#### TEXT SHOWN:
Thanks for getting back Mostafa. IO rates while Presto was running seemed to be
higher (60-125 MB/s). If it was a slowdown due to GC / HDFS, I’d imagine some
of the Presto runs would be affected but that doesn’t seem to be the case.
We’ve run the query on a few occasions on the same day (fairly close to each
other) and also on different days to reduce the likelihood of the fs cache and
while we do see subsequent runs being a little quicker on Presto & Impala, it
always seems like the Impala run is much slower by 2x – 3x. I’ll check out the
GC metrics on our NameNode to be double check and get back with that.
The number of partitions & files is an interesting dimension. The data is
partitioned in this fashion (currently only have one day’s worth of data):
partitionkey1={0|1}/day=2017-10-04/hour={00-23}/platform={US|EU|AS}/partitionKey2={0|1}/partitionKey3={0|1}
2 * 1 * 24 * 3 * 2 * 2 = 576
Looking at the number of files we end up touching as part of the day=2017-10-04
query, it is: ~15K. Do you think this is on the high end given we have only 4
machines (with 48 cores each?). I noticed that there’s a start-up Impala option
“-num_hdfs_worker_threads”. I didn’t find much documentation on this, but
wondering if bumping this up would potentially help? (Could try this out
tomorrow).

#### INFORMATION SUPPLIED:
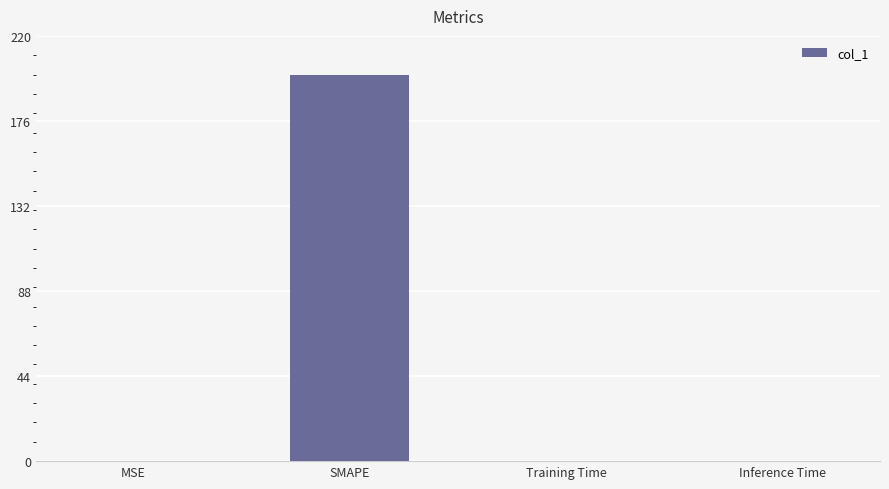

Which has a higher value, SMAPE or Inference Time?

SMAPE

#### WORK TASK 1:
Transcribe the passage of the Impala performance post that opens with the words containing "Thanks for getting" and closes with "back with that.".
#### WORK TASK 2:
According to the Impala performance post, approximately how many files does the day=2017-10-04 query touch?
The material placed above is separate from the Impala performance post.

#### EXERCISE RESPONSE 1:
Thanks for getting back Mostafa. IO rates while Presto was running seemed to be
higher (60-125 MB/s). If it was a slowdown due to GC / HDFS, I’d imagine some
of the Presto runs would be affected but that doesn’t seem to be the case.
We’ve run the query on a few occasions on the same day (fairly close to each
other) and also on different days to reduce the likelihood of the fs cache and
while we do see subsequent runs being a little quicker on Presto & Impala, it
always seems like the Impala run is much slower by 2x – 3x. I’ll check out the
GC metrics on our NameNode to be double check and get back with that.

#### EXERCISE RESPONSE 2:
About 15K files.